▸ DOCUMENT EXTRACT:
Coyotes and Dogs, Coyotes and Humans, and How To Shoo Off A Coyote

The updated presentation — updated on June 13th — is at the top of the page in the second posting on this blog: It’s called Coyotes As Neighbors: Focus on Facts.

The version I’m posting today, here, in this posting, is called Coyotes As Neighbors: How To Shoo Off A Coyote. It is a shorter version of that first one: I’ve cut out some of the coyote behavior slides and the section on killing coyotes, and I’m concentrating on human and dog relationships to coyotes, and how to shoo them off in each instance. This version here is 20 minutes long, versus 30 for the one at the top of the Yipps blog. Otherwise, they are exactly the same.

Addendum August, 2015: PLEASE NOTE A BIG PROTOCOL CHANGE AS OF mid-2015: The BEST POLICY IS AVOIDANCE: Whether you see a coyote in the distance, approaching you, or at close range, leash your dog and walk away from it, avoiding any kind of confrontation or engagement. If you feel inclined to shoo it away, you may try this, but my preferred approach is total avoidance.

▸ EXERCISE DIRECTIONS: Reproduce the coyote text word for word, everything from "Coyotes and Dogs, Coyotes" down to "Focus on Facts.".

▸ DATA EXCERPTS:
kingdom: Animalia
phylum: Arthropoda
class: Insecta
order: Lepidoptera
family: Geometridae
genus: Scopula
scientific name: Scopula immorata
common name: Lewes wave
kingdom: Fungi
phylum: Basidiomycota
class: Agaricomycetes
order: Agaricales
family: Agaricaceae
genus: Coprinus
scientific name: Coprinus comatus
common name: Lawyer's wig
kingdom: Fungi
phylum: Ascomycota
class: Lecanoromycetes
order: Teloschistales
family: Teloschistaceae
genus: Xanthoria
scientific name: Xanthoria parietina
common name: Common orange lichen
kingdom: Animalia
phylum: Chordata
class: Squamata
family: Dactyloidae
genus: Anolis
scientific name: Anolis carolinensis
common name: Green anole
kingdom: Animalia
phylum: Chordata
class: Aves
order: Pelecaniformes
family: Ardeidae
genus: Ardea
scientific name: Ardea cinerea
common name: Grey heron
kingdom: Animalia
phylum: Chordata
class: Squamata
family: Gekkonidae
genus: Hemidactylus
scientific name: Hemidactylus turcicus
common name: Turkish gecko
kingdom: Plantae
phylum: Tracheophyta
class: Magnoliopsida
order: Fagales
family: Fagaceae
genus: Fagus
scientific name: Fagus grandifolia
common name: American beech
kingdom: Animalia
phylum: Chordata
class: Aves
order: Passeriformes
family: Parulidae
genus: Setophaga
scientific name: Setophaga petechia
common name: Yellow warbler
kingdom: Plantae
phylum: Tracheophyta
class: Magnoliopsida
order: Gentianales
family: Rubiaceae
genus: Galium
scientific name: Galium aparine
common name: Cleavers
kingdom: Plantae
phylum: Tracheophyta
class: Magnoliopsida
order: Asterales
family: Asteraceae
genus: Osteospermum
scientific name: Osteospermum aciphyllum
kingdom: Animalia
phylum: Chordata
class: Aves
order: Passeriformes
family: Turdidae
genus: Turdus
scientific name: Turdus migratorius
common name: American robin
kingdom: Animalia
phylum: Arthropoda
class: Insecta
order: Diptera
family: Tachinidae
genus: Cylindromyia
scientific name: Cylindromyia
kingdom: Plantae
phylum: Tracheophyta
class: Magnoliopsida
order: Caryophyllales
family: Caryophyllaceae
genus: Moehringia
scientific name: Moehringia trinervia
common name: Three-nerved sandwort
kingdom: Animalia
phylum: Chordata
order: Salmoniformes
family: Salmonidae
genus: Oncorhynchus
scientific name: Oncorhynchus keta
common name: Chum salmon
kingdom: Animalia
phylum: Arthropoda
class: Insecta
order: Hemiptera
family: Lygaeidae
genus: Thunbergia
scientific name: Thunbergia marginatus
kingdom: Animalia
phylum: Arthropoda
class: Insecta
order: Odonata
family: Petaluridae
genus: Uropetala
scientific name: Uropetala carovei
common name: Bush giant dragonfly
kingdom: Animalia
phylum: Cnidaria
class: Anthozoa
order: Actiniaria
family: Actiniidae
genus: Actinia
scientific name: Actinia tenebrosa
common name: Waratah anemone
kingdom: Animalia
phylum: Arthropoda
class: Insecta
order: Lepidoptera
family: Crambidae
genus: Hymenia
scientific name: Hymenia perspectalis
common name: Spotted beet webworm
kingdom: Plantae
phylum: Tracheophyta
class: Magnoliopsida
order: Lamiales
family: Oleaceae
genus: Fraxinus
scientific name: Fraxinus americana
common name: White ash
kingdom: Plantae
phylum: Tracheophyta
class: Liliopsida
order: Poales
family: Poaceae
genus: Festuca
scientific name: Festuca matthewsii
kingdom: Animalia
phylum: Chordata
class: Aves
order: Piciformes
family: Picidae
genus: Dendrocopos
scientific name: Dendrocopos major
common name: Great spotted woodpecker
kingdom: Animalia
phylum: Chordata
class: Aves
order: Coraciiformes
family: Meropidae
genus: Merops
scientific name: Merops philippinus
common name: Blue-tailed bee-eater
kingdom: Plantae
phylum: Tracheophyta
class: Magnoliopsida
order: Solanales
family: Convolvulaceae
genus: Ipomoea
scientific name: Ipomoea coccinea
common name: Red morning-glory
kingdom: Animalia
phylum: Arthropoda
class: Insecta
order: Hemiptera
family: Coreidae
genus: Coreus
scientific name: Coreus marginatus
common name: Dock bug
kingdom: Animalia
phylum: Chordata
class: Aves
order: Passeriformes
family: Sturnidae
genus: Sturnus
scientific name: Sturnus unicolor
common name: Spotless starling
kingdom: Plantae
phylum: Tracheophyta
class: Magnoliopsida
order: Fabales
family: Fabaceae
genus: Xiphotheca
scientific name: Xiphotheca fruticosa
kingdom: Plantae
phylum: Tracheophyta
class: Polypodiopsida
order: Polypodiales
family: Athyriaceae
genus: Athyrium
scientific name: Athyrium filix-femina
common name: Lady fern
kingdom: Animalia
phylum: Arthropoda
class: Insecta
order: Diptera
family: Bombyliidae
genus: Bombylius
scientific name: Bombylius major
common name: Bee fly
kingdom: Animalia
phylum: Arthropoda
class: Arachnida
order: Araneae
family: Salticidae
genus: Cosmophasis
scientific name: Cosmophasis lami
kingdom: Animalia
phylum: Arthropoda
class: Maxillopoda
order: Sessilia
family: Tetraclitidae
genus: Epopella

▸ FINAL ANSWER:
Coyotes and Dogs, Coyotes and Humans, and How To Shoo Off A Coyote

The updated presentation — updated on June 13th — is at the top of the page in the second posting on this blog: It’s called Coyotes As Neighbors: Focus on Facts.